By the Blouin News Politics staff

Settlement strategy

by in Middle East.

Israeli Prime Minister Benjamin Netanyahu looks on during statements at the Prime Minister’s office in Jerusalem. (AP Photo/Sebastian Scheiner, File)

Israeli Prime Minister Benjamin Netanyahu is aggressively moving forward with settlement construction plans in East Jerusalem, appealing to his conservative base ahead of next month’s elections and alienating much of Europe and the West.

Having had to endure the resignation of his ally and foreign minister Avigdor Lieberman, a hawk who represents the most extreme elements in his center-right coalition and is known for thumbing his nose at the European Union, Netanyahu is doing essentially the same thing himself, which could help keep the Eastern European immigrants and other hardliners who adore Lieberman in the fold. This is especially important after the entry into the race of Tzipi Livni, the center-left candidate and former foreign minister who actually outpolled Netanyahu almost four years ago, only to fail to cobble together a majority coalition in the Knesset. Livni has made clear her campaign is about the Palestinian peace process and little else — and Netanyahu wants the Israeli right solidly behind him to ward off the challenge from a well-known and respected figure.
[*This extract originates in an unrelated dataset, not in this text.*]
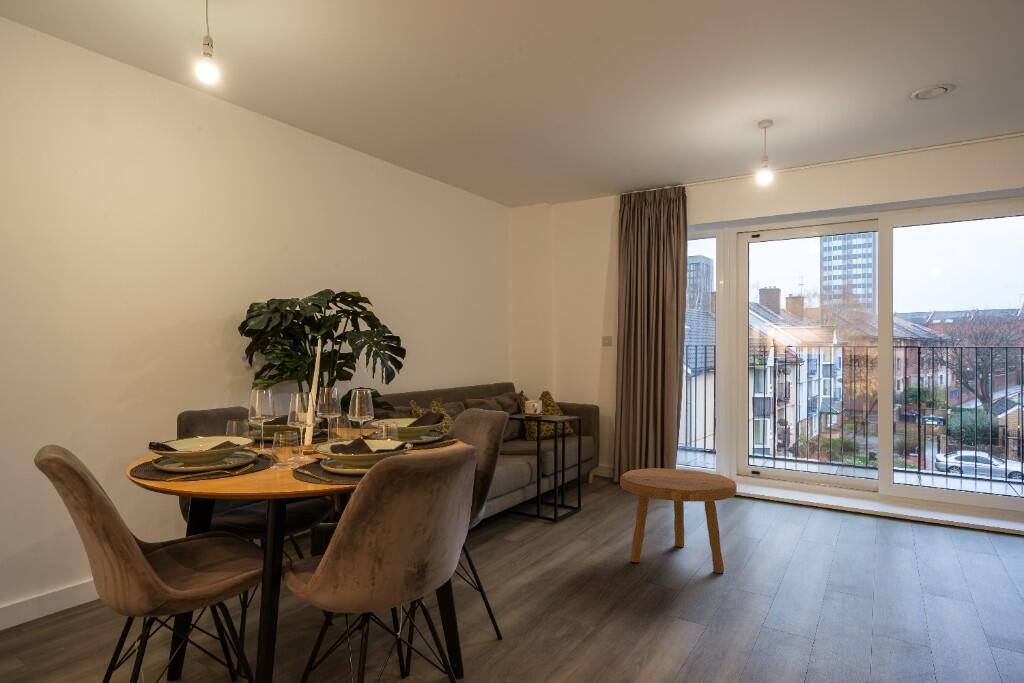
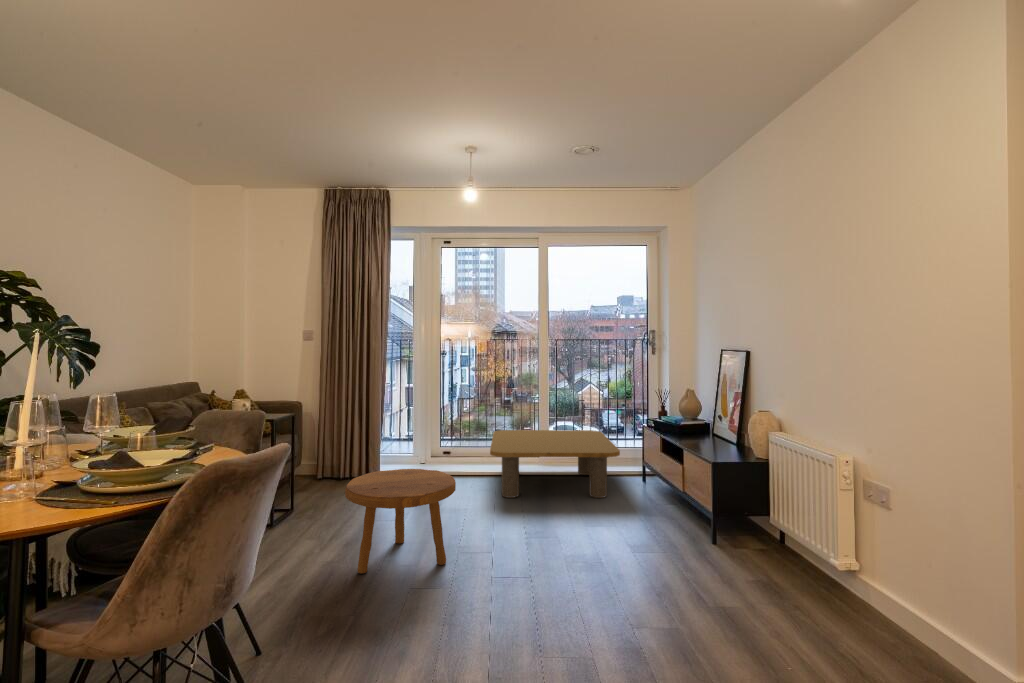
coffee table: none [799,453,1001,551] -> present [490,430,620,498]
Public opinion polls give Netanyahu and his coalition the edge, as they have for months. What we don’t know is whether Livni’s peacenik campaign can pick up steam in the final stretch, and whether Netanyahu’s increasingly distant relationship with the West, whose leaders are concerned settlement expansion will doom peace talks, will backfire at home. The left is plagued by its own divisions — there are several candidates appealing to middle class economic anxiety who threaten to siphon off chunks of the vote, preventing a unified opposition from mounting a more potent challenge at the polls. Netanyahu’s fate, then, rests on Livni’s ability to rally the anti-Netanyahu vote around her, the salience of the peace talks in the minds of voters, and how Israeli moderates react to Europe’s growing condemnations.